Here’s A Flashback Experience

For one performance a week, my favorite the early matinee, masks are required. It was deja vu all over again!

I joined Rick and his neighbor Jacky at the East West Players to watch a Sondheim musical Pacific Overtures. The story begins in 1853 with Commodore Perry’s arrival and the westernization of Japan, skipping over all the wars and ending on a optimistic note and the song “Next” with cast members dressed as Ohtani, Pokemon, “gyaru”, “bijinesuman” etc. The staging was super and the cast was very good too.
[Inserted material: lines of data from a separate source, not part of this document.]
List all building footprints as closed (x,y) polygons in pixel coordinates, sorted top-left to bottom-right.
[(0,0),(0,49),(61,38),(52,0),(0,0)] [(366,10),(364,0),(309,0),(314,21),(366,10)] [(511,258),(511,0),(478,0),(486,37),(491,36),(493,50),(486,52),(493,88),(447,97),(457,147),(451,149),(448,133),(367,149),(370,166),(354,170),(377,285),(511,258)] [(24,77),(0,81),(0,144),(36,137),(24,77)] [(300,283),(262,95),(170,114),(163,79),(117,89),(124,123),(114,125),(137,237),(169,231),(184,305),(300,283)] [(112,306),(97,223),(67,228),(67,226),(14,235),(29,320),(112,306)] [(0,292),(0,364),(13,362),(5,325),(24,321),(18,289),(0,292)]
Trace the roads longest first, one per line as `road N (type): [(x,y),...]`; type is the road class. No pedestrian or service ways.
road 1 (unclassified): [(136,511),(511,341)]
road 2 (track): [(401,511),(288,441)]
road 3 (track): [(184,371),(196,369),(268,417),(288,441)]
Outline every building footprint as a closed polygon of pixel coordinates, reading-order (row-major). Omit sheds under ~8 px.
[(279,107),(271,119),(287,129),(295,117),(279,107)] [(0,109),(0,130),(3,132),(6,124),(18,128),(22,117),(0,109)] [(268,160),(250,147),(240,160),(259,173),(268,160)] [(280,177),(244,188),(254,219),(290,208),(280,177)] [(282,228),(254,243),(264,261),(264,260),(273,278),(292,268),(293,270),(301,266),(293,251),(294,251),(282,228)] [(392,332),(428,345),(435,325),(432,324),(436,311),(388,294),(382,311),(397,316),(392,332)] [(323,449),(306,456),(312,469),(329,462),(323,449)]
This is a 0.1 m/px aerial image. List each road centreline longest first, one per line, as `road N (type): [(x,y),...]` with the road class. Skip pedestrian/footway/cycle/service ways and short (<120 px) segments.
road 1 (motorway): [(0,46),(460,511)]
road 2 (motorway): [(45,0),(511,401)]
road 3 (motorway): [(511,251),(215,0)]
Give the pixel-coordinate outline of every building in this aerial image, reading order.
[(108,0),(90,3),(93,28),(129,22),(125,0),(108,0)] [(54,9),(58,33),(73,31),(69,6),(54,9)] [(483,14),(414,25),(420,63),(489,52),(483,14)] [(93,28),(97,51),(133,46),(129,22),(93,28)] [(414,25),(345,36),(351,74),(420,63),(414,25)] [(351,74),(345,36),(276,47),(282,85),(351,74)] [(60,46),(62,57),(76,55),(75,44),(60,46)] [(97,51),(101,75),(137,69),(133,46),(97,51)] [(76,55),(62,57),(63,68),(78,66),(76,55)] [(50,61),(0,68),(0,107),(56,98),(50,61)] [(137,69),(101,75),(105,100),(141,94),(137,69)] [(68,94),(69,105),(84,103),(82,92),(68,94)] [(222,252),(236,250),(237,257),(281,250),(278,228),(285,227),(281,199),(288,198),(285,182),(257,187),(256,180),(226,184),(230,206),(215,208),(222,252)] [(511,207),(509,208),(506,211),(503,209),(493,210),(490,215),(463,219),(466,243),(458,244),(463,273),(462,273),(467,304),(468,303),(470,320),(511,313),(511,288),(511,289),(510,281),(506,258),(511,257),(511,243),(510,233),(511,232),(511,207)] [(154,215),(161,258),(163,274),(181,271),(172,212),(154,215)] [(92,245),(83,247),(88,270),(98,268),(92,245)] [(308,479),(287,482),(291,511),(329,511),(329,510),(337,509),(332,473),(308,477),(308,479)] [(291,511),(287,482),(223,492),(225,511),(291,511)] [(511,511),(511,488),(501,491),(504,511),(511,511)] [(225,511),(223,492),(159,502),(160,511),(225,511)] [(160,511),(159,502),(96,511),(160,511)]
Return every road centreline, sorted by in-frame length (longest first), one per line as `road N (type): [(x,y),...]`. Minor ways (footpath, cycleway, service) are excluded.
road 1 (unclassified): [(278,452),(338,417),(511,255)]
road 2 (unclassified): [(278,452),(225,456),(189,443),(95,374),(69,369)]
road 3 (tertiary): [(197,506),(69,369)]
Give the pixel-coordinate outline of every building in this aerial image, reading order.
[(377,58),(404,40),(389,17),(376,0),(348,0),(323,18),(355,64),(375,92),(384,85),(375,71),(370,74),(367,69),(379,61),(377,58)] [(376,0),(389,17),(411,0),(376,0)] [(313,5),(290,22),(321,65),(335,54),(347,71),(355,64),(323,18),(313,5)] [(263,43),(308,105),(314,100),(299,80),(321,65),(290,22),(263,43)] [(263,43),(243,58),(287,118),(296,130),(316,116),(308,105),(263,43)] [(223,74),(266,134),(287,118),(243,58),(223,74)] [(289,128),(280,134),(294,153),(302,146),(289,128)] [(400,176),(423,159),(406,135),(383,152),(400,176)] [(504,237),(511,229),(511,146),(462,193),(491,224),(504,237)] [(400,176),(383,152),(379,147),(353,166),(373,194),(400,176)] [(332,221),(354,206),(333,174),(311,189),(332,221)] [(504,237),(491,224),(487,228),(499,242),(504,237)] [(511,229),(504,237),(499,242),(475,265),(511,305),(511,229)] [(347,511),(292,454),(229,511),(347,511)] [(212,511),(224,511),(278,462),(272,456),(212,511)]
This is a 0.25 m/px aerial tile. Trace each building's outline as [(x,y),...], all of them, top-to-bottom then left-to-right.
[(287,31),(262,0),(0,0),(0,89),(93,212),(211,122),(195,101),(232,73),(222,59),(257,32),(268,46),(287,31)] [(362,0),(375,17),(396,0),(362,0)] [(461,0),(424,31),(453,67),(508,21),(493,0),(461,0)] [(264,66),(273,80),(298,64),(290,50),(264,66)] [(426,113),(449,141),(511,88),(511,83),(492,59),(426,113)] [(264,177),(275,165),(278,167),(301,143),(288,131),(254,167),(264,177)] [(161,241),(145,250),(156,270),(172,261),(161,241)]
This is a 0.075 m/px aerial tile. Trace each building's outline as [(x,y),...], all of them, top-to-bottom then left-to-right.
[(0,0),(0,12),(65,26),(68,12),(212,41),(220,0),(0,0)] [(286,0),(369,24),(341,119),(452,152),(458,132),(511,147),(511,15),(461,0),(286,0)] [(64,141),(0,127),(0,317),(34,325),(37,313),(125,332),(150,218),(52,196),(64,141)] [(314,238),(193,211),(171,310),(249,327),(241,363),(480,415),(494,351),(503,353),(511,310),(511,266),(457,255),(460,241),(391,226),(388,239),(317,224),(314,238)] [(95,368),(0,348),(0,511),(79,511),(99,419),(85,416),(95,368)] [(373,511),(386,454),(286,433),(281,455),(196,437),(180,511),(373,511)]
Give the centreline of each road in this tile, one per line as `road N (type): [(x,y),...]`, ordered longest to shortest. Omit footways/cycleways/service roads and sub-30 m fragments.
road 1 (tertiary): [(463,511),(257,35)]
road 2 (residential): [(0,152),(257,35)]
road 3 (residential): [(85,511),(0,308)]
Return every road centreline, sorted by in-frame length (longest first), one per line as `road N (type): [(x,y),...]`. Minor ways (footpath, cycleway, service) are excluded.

I’m glad to have gone especially as I’d never seen this group that has been performing in LA for 60 years, and I didn’t even know about this venue.

Here’s a write-up of the theater from the EWP website:

East West Players’ current home is in the upper three levels of the Union Center for the Arts in the northwestern end of the Little Tokyo Historic District. The Union Center for the Arts was formerly the Union Church. It was completed in 1923 and served as the combined home of three Japanese American congregations.

With the onset of World War II, it was in front of this building that residents of the district joined the residents of Terminal Island, whose community had been razed 48 hours after the attack on Pearl Harbor. In 1942, residents of the district were among the 10,000 people sent to the War Relocation Center in Manzanar. Only permitted a single suitcase to last them their internment, many district residents stored their personal belongings in the Union Church until they would be able to return to their homes after the war. However, most of those transported to the internment camps lost all of their property, and were unable to return to living in their old community after the war, scattering the former resident population throughout the city.

Some murals overlooking the parking lot.